Motion Planning in Non-Gaussian Belief Spaces (M3P): The Case of a Kidnapped Robot
This addresses the challenge of planning under non-Gaussian uncertainty for robots in symmetric environments, offering a domain-specific solution that is incremental as it builds on existing Gaussian planners.
The paper tackles the problem of motion planning for robots with multi-modal beliefs, where uncertainty arises from ambiguous data associations, by proposing M3P, an algorithm that plans actions to disambiguate beliefs to a uni-modal Gaussian and achieve tight localization. Simulation results in 2D navigation show the method's performance, though no specific numerical gains are provided.
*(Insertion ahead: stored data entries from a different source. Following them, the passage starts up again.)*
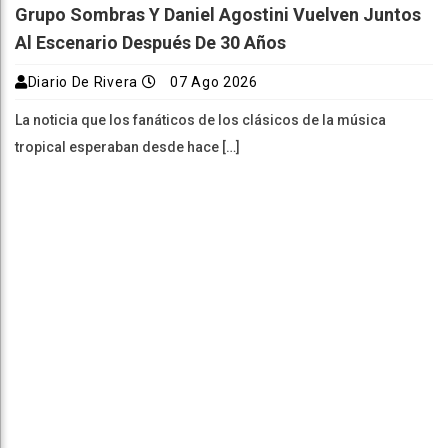
Grupo Sombras Y Daniel Agostini Vuelven Juntos
Al Escenario Después De 30 Años
Diario De Rivera
07 Ago 2026
La noticia que los fanáticos de los clásicos de la música
tropical esperaban desde hace […]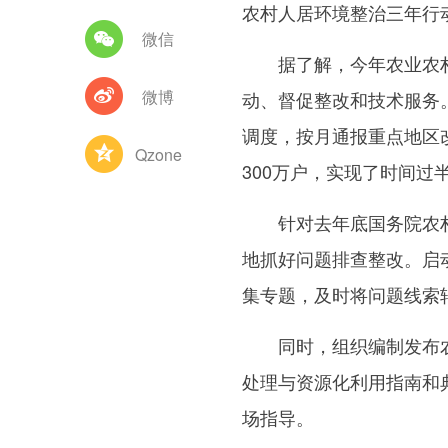
农村人居环境整治三年行
微信
据了解，今年农业农村
微博
动、督促整改和技术服务
调度，按月通报重点地区
Qzone
300万户，实现了时间过
针对去年底国务院农村
地抓好问题排查整改。启
集专题，及时将问题线索
同时，组织编制发布农
处理与资源化利用指南和
场指导。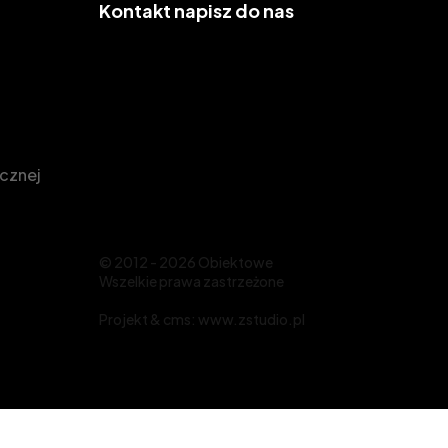
Kontakt
napisz do nas
icznej
© 2012 - 2026 Obiektowe
Wszelkie prawa zastrzeżone
Projekt &
cms
:
www.zstudio.pl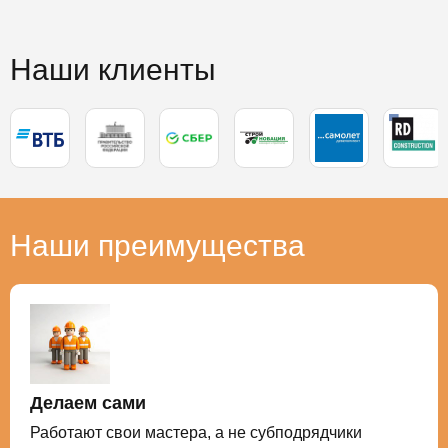
Наши клиенты
Наши преимущества
Делаем сами
Работают свои мастера, а не субподрядчики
Planning under uncertainty is a key requirement for physical systems due to the noisy nature of actuators and sensors. Using a belief space approach, planning solutions tend to generate actions that result in information seeking behavior which reduce state uncertainty. While recent work has dealt with planning for Gaussian beliefs, for many cases, a multi-modal belief is a more accurate representation of the underlying belief. This is particularly true in environments with information symmetry that cause uncertain data associations which naturally lead to a multi-modal hypothesis on the state. Thus, a planner cannot simply base actions on the most-likely state. We propose an algorithm that uses a Receding Horizon Planning approach to plan actions that sequentially disambiguate the multi-modal belief to a uni-modal Gaussian and achieve tight localization on the true state, called a Multi-Modal Motion Planner (M3P). By combining a Gaussian sampling-based belief space planner with M3P, and introducing a switching behavior in the planner and belief representation, we present a holistic end-to-end solution for the belief space planning problem. Simulation results for a 2D ground robot navigation problem are presented that demonstrate our method's performance.